President Donald Trump’s recent tax initiative, known as the “no tax on tips” deduction, is set to create potential financial planning opportunities for certain workers. This provision, part of Trump’s comprehensive tax reform package, allows eligible employees to deduct up to $25,000 in “qualified tips” from their taxable income annually between 2025 and 2028.
In August, the U.S. Department of the Treasury released an initial list of 68 occupations that “customarily and regularly received tips” as of the end of 2024. However, experts caution that the eligibility of these jobs may vary, suggesting that it’s premature for workers to take significant tax-related actions based on this list.
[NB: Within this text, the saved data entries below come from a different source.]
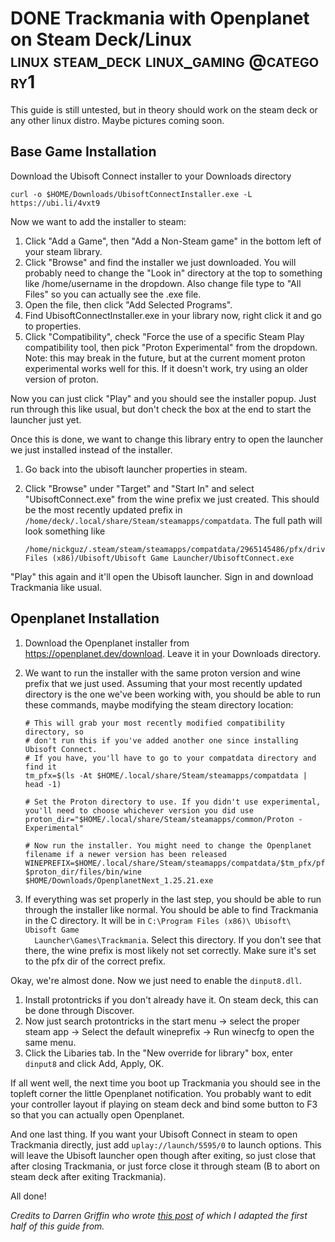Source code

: #+hugo_base_dir: ../
#+author: Nick Guzzardo

* DONE Trackmania with Openplanet on Steam Deck/Linux      :linux:steam_deck:linux_gaming:@category1:
CLOSED: [2023-01-16 Mon 13:15]
:PROPERTIES:
:EXPORT_FILE_NAME: trackmania-openplanet-linux
:END:

This guide is still untested, but in theory should work on the steam deck or any
other linux distro. Maybe pictures coming soon.
#+hugo: more

** Base Game Installation

Download the Ubisoft Connect installer to your Downloads directory
#+begin_src shell
  curl -o $HOME/Downloads/UbisoftConnectInstaller.exe -L https://ubi.li/4vxt9
#+end_src

Now we want to add the installer to steam:
1. Click "Add a Game", then "Add a Non-Steam game" in the bottom left of your
   steam library.
2. Click "Browse" and find the installer we just downloaded. You will probably
   need to change the "Look in" directory at the top to something like
   /home/username in the dropdown. Also change file type to "All Files" so you
   can actually see the .exe file.
3. Open the file, then click "Add Selected Programs".
4. Find UbisoftConnectInstaller.exe in your library now, right click it and go
   to properties.
5. Click "Compatibility", check "Force the use of a specific Steam Play
   compatibility tool, then pick "Proton Experimental" from the dropdown.  Note:
   this may break in the future, but at the current moment proton experimental
   works well for this. If it doesn't work, try using an older version of
   proton.

Now you can just click "Play" and you should see the installer popup. Just run
through this like usual, but don't check the box at the end to start the
launcher just yet.

Once this is done, we want to change this library entry to open the launcher we
just installed instead of the installer.
1. Go back into the ubisoft launcher properties in steam.
2. Click "Browse" under "Target" and "Start In" and select "UbisoftConnect.exe"
   from the wine prefix we just created.  This should be the most recently
   updated prefix in ~/home/deck/.local/share/Steam/steamapps/compatdata~.  The
   full path will look something like
   #+begin_src shell
     /home/nickguz/.steam/steam/steamapps/compatdata/2965145486/pfx/drive_c/Program Files (x86)/Ubisoft/Ubisoft Game Launcher/UbisoftConnect.exe
   #+end_src
   
"Play" this again and it'll open the Ubisoft launcher. Sign in and download
Trackmania like usual.
** Openplanet Installation

1. Download the Openplanet installer from https://openplanet.dev/download. Leave
   it in your Downloads directory.
2. We want to run the installer with the same proton version and wine prefix
   that we just used.  Assuming that your most recently updated directory is the
   one we've been working with, you should be able to run these commands, maybe
   modifying the steam directory location:
   #+begin_src shell
     # This will grab your most recently modified compatibility directory, so
     # don't run this if you've added another one since installing Ubisoft Connect.
     # If you have, you'll have to go to your compatdata directory and find it
     tm_pfx=$(ls -At $HOME/.local/share/Steam/steamapps/compatdata | head -1)

     # Set the Proton directory to use. If you didn't use experimental, you'll need to choose whichever version you did use
     proton_dir="$HOME/.local/share/Steam/steamapps/common/Proton - Experimental"

     # Now run the installer. You might need to change the Openplanet filename if a newer version has been released
     WINEPREFIX=$HOME/.local/share/Steam/steamapps/compatdata/$tm_pfx/pfx $proton_dir/files/bin/wine $HOME/Downloads/OpenplanetNext_1.25.21.exe
   #+end_src
3. If everything was set properly in the last step, you should be able to run
   through the installer like normal.  You should be able to find Trackmania in
   the C directory. It will be in ~C:\Program Files (x86)\ Ubisoft\ Ubisoft Game
   Launcher\Games\Trackmania~.  Select this directory. If you don't see that
   there, the wine prefix is most likely not set correctly. Make sure it's set
   to the pfx dir of the correct prefix.

Okay, we're almost done. Now we just need to enable the ~dinput8.dll~.

1. Install protontricks if you don't already have it. On steam deck, this can be
   done through Discover.
2. Now just search protontricks in the start menu -> select the proper steam app
   -> Select the default wineprefix -> Run winecfg to open the same menu.
3. Click the Libaries tab. In the "New override for library" box, enter
   ~dinput8~ and click Add, Apply, OK.

If all went well, the next time you boot up Trackmania you should see in the
topleft corner the little Openplanet notification. You probably want to edit
your controller layout if playing on steam deck and bind some button to F3 so
that you can actually open Openplanet.

And one last thing. If you want your Ubisoft Connect in steam to open Trackmania
directly, just add ~uplay://launch/5595/0~ to launch options. This will leave
the Ubisoft launcher open though after exiting, so just close that after closing
Trackmania, or just force close it through steam (B to abort on steam deck after
exiting Trackmania).

All done!
   
/Credits to Darren Griffin who wrote [[https://mrdarrengriffin.com/installing-trackmania-on-the-steam-deck/][this post]] of which I adapted the first half
of this guide from./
Thomas Gorczynski, an enrolled agent based in Tempe, Arizona, advises individuals to refrain from making major financial moves until clearer guidance is provided.
Melanie Lauridsen, vice president of tax policy and advocacy at the American Institute of Certified Public Accountants, emphasized the need for further clarification from the IRS and Treasury, expected to be released by early October. The current ambiguity makes it challenging for tax professionals to assist clients with year-end tax planning decisions. Lauridsen warned that making assumptions about the deduction could lead to risky financial decisions.
While some occupations from the preliminary list may qualify for the deduction, others may not. For instance, those in “specified service trades or businesses” (SSTB) will not be eligible. The SSTB classification, defined in Trump’s 2017 tax legislation, includes professions in health care, legal, financial services, performing arts, and sports, among others. Furthermore, whether an individual is employed as a W-2 worker or self-employed could also affect their eligibility for the deduction.
Given the uncertainty surrounding the “no tax on tips” deduction, many workers find themselves unsure about their year-end tax planning strategies. One possible avenue for preparing is to reduce modified adjusted gross income (MAGI) to ensure qualification for the deduction. The tax break phases out for those with a MAGI exceeding $150,000.
Additionally, self-employed individuals may want to consider the implications of retirement savings contributions, as it is currently unclear whether such contributions will impact net business income and, consequently, the tips deduction. Gorczynski notes the importance of understanding and maximizing tax breaks for sole proprietors, but further guidance is essential to navigate this complex landscape effectively.
For workers listed in the Treasury’s preliminary list who do not fall under the SSTB category, grasping the law’s nuances is crucial. Consulting with a tax professional or financial advisor may prove beneficial as more details emerge, helping workers make informed decisions as they prepare for the upcoming tax years.